Antimicrobial Susceptibility Testing
Kirby-Bauer disc diffusion method was used for antibiotic sensitivity tests. The 24hour growth culture, standardized to match the 0.5 McFarland standards were inoculated onto Mueller-Hinton agar plates using sterile cotton swabs. Using the same swab, the plates were rotated at 60 degrees and swabbing the surface of the plate. This procedure was repeated one or more times while avoiding hitting the sides of the petri-plate and creating aerosols. The inoculated plate was allowed to stand for 3 to 15 min before applying disks. The antimicrobial disks used were Ceftriaxone (CTX, 30 μg), Ciprofloxacin (CIP. 5 μg), Doxycycline (DOX, 30 μg), Chloramphenicol (C, 30 μg), Erythromycin (ERY, 20 μg), Ampicillin (AMP, 10 μg), Trimethoprim-sulfamethoxazole (SXT, 25 μg)/Co-trimoxazole (CO, 25 μg)), Tetracycline (TET, 20 μg ), Nalidixic acid (NA, 30 μg) and Azithromycin (AZM, 15 μg) which were placed on the agar plates. The plates were then incubated overnight at 35˚C for 18 hours. The drug with susceptible zone of inhibition appeared around the antibiotic disc. The size of the zone of inhibition is correlated to the level of antimicrobial activity. Zones of inhibitions of bacterial growth around each antibiotic disc were measured using a sharp-edged ruler based on the Standard Operating Procedure (SOP) adapted from Clinical and Laboratory Standards Institute (21) and results were reported as sensitive (S), intermediate (I) and resistance (R).
Data were analyzed using STATA version 14 (22). Descriptive statistics in frequencies and proportions were used to describe the magnitude of Vibrio cholerae, and other Vibrio species(spp) in seawater, seafood and stool from patient with diarrhoea. Correlations were used to determine the relationship between Vibrio species from different biological specimen. Patterns of proportions with similar frequencies from different specimen were used to determine the epidemiological linkages between Vibrio species from marine water, seafood and stool from patients with diarrhea.

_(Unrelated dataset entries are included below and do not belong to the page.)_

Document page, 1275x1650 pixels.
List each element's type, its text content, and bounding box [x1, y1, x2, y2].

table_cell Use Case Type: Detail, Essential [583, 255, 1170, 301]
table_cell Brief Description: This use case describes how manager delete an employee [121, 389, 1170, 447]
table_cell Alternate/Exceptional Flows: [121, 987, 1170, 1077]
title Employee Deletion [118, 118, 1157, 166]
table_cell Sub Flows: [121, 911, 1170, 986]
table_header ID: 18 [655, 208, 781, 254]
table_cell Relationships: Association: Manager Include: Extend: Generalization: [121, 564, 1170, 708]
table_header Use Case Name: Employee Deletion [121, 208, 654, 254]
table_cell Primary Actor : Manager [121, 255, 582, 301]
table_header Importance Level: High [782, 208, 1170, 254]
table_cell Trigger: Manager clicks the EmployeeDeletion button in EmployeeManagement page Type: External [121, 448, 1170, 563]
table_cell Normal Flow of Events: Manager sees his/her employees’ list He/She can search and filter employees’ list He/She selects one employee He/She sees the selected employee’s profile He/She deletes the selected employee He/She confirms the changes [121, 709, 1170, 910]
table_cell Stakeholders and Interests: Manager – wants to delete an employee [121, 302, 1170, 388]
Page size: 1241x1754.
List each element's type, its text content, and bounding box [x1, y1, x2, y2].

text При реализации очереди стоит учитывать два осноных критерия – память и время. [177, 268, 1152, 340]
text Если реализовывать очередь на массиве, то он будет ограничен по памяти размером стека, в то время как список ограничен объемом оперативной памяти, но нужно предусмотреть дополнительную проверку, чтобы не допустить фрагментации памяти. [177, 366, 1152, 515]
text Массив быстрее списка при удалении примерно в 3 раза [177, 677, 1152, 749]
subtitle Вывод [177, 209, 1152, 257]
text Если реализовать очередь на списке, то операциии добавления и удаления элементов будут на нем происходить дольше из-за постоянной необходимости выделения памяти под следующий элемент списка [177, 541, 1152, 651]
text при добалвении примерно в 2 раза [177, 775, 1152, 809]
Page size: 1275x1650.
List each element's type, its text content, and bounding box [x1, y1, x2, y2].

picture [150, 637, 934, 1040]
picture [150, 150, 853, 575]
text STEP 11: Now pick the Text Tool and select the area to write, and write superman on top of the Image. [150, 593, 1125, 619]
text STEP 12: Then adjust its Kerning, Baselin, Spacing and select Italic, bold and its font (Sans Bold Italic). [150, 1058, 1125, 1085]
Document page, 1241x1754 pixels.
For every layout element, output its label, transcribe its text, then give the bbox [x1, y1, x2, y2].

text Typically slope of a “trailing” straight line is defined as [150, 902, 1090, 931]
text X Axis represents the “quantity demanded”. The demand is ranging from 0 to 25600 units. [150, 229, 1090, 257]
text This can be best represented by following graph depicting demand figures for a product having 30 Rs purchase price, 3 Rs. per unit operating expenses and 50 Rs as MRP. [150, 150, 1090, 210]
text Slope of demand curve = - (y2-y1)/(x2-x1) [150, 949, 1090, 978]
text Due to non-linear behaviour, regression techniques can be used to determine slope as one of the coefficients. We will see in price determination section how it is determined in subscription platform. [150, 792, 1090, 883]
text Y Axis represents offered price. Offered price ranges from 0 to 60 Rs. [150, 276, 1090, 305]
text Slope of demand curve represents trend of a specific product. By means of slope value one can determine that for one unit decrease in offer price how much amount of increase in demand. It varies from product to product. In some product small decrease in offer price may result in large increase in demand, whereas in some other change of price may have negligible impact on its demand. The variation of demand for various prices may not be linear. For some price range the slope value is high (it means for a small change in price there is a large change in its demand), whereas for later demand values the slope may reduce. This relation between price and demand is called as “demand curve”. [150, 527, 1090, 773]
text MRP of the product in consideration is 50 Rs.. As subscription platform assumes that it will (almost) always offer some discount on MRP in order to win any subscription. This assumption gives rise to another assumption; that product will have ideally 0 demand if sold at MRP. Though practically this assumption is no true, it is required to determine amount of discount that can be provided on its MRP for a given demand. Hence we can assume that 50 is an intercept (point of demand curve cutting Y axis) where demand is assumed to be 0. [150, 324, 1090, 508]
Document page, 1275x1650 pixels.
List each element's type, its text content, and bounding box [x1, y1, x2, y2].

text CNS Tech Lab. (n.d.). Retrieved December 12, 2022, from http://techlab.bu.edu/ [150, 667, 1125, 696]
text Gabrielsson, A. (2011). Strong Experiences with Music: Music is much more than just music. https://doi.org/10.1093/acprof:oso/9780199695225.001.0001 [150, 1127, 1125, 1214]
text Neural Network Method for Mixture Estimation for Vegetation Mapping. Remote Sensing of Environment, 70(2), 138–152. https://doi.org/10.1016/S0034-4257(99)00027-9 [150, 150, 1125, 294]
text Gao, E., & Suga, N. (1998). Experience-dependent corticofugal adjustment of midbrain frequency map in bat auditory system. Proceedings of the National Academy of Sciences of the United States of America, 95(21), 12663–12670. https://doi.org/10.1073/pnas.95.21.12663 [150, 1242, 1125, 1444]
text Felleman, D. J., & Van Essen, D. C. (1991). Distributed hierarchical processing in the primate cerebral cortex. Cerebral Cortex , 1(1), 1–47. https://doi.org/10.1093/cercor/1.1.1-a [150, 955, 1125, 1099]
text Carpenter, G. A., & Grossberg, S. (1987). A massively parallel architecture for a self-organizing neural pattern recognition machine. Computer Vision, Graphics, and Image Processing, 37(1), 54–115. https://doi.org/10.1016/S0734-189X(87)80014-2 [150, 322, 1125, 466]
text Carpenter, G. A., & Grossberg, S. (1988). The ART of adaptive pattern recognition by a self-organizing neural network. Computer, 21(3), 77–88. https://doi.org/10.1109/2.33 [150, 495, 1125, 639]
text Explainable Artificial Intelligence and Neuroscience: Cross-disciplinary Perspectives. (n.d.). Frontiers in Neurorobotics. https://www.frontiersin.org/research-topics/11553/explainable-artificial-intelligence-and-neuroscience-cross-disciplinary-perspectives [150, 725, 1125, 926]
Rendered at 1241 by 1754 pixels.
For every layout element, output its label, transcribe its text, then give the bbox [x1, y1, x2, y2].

Ethical approval was granted from the Zanzibar Medical Research Ethics Committee (Ref. No. ZAHREC/02/DEC/2018/6). Permission to conduct the study was sought from the respective health centre authorities. The information about the study was given in writings, and study representative explained the benefits, participation rights and freedom to withdraw from the study at any time. The consent was obtained from adult patients with diarrhoea aged above 18 years of age before collection of information. All patients involved in the study provided signed consents. The participants were assured of the confidentiality of the information and records of their samples. All participants were informed that information collected was not intended to be used for any other purpose except for research study.